Monday, November 13. 1911.

(Before the Lord Chancellor (Loreburn), Lord Atkinson, Lord Gorell, and Lord Shaw.)

49 SLR 48

Rosie

v.

Mackay.

(In the Court of Session, June 14, 1910, 47 S.L.R. 654, and 1910 S.C. 714.)


Subject_Master and Servant — Workmen's Compensation Act 1906 (6 Edw. VII, cap. 58), sec. 16 (1), and Sched. II (17) ( b) — Appeal — Statute — Jurisdiction.
Facts:

The Workmen's Compensation Act 1906, sec. 16 (1), enacts—“This Act shall come into operation on the first day of July 1907, but, except so far as it relates to references to medical referees and proceedings consequential thereon, shall not apply in any case where the accident happened before the commencement of this Act.” Schedule II (17) ( b) gives an appeal to the House of Lords from a decision of the Court of Session.

In an arbitration under the Workmen's Compensation Act 1897, arising out of an accident which occurred on 20th November 1906, the arbiter, with consent, remitted to a medical referee, and on his report, without further evidence, gave his decision reducing the compensation previously paid by a half. The employer appealed by stated case to the Court of Session, whose decision was that compensation should be ended.

Held that the House of Lords had no jurisdiction to entertain an appeal, as the words in the Workmen's Compensation Act 1906, sec. 16 (1), “proceedings consequential” on references to medical referees, would not cover the case.

Headnote:

The case is reported ante ut supra.

Mackay, the workman, appealed to the House of Lords.

Judgment:

Lord Chancellor—We were promised an interesting discussion upon a point of law under the Act of 1897 which I am afraid we shall be debarred from the pleasure of

Page: 49

hearing, because I think there is no jurisdiction in this House to entertain this appeal.

There was an arbitration under the Workmen's Compensation Act 1897 in respect of an accident which happened before the Act of 1906 came into operation.
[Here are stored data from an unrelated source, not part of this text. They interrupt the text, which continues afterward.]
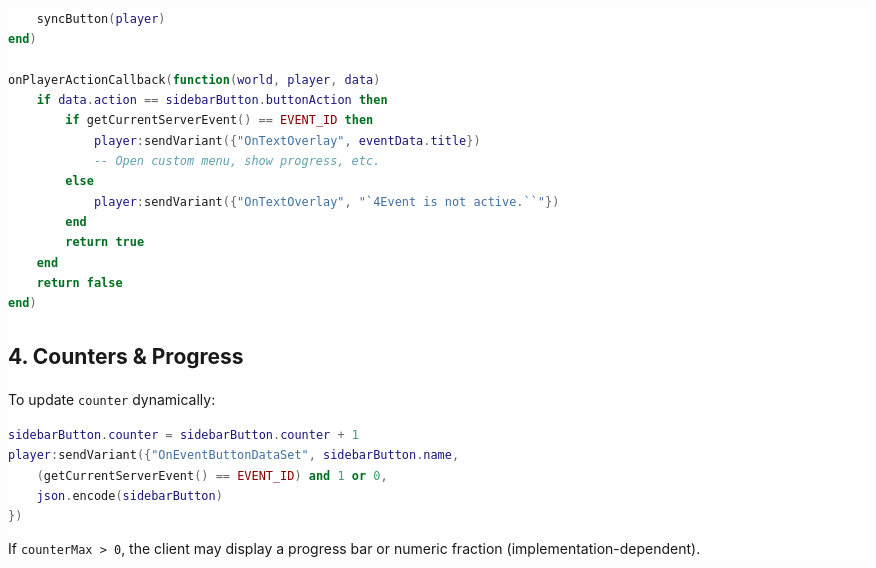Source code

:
```lua
    syncButton(player)
end)

onPlayerActionCallback(function(world, player, data)
    if data.action == sidebarButton.buttonAction then
        if getCurrentServerEvent() == EVENT_ID then
            player:sendVariant({"OnTextOverlay", eventData.title})
            -- Open custom menu, show progress, etc.
        else
            player:sendVariant({"OnTextOverlay", "`4Event is not active.``"})
        end
        return true
    end
    return false
end)
```

## 4. Counters & Progress

To update `counter` dynamically:

```lua
sidebarButton.counter = sidebarButton.counter + 1
player:sendVariant({"OnEventButtonDataSet", sidebarButton.name,
    (getCurrentServerEvent() == EVENT_ID) and 1 or 0,
    json.encode(sidebarButton)
})
```

If `counterMax > 0`, the client may display a progress bar or numeric fraction (implementation-dependent).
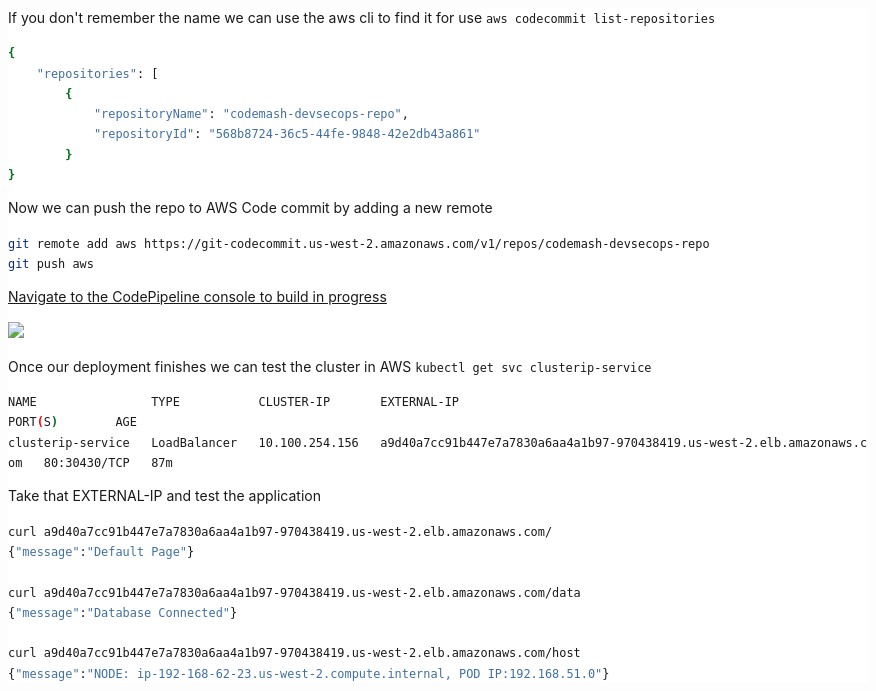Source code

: If you don't remember the name we can use the aws cli to find it for use `aws codecommit list-repositories`

```bash
{
    "repositories": [
        {
            "repositoryName": "codemash-devsecops-repo", 
            "repositoryId": "568b8724-36c5-44fe-9848-42e2db43a861"
        }
}
```

Now we can push the repo to AWS Code commit by adding a new remote

```bash
git remote add aws https://git-codecommit.us-west-2.amazonaws.com/v1/repos/codemash-devsecops-repo
git push aws 
```

[Navigate to the CodePipeline console to build in progress](https://us-west-2.console.aws.amazon.com/codesuite/codepipeline/pipelines)

![](/images/pipeline/code-pipeline-progress.png)

Once our deployment finishes we can test the cluster in AWS `kubectl get svc clusterip-service`

```bash
NAME                TYPE           CLUSTER-IP       EXTERNAL-IP                                                              PORT(S)        AGE
clusterip-service   LoadBalancer   10.100.254.156   a9d40a7cc91b447e7a7830a6aa4a1b97-970438419.us-west-2.elb.amazonaws.com   80:30430/TCP   87m
```

Take that EXTERNAL-IP and test the application 

```bash
curl a9d40a7cc91b447e7a7830a6aa4a1b97-970438419.us-west-2.elb.amazonaws.com/
{"message":"Default Page"}

curl a9d40a7cc91b447e7a7830a6aa4a1b97-970438419.us-west-2.elb.amazonaws.com/data
{"message":"Database Connected"}

curl a9d40a7cc91b447e7a7830a6aa4a1b97-970438419.us-west-2.elb.amazonaws.com/host
{"message":"NODE: ip-192-168-62-23.us-west-2.compute.internal, POD IP:192.168.51.0"}
```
Under the old Act of 1897 there was no appeal to the House of Lords at all, and therefore, if it had not been for the particular interval of time during which this question has arisen, there could have been no pretence for saying that there was an appeal to this House—that has been decided. But then comes the Act of 1906. Now the effect of the Act of 1906 is that an appeal to this House is given in cases which come within that Act. But there is also something further in the Act of 1906. The Act of 1906 in effect provides that “so far as it relates to references to medical referees and proceedings consequential thereon,” the Act of 1906 is to apply at once, that is to say, immediately upon its passing, before the month of July 1907 at which the whole Act came into effect.

In this arbitration a point did arise in regard to a reference to a medical referee; it was referred to a medical referee who made his report, and that report was acted upon by the Sheriff; and it is now said that because there was a reference under the Act of 1906 in the case of an arbitration which arose under the Act of 1897, the effect is to draw to that arbitration the power of appeal to this House which did not exist in respect of the arbitration as it originally was commenced.

I cannot entertain the view that that is right. In my opinion accidents which happened before the Act of 1906 came into effect were governed and are governed by the Act of 1897 in regard to all their incidents excepting “so far as relates to references to medical referees, and to proceedings consequential thereon. “I cannot think that “proceedings consequential thereon”—proceedings following upon a reference—include a judgment of the Court of Session; and accordingly, in my opinion, the contention that the power of appeal is constructively attached to a pending arbitration, by virtue of those words in the statute of 1906, cannot be supported, and the jurisdiction of this House does not exist. Accordingly this appeal will have to be dismissed, and I move your Lordships accordingly.

Lord Atkinson—I agree.

Lord Gorell—I concur.

Lord Shaw—I also concur.

Their Lordships dismissed the appeal.

Counsel:

Counsel for the Appellant— A. M. Anderson, K.C.— Robert Hendry. Agents— John S. Morton, W.S., Edinburgh— E. J. Marsh, London.

Counsel for the Respondents— Atkin, K.C.— Constable, K.C.— Jameson. Agents— Simpson & Marwick, W.S., Edinburgh— Smiles & Company, London.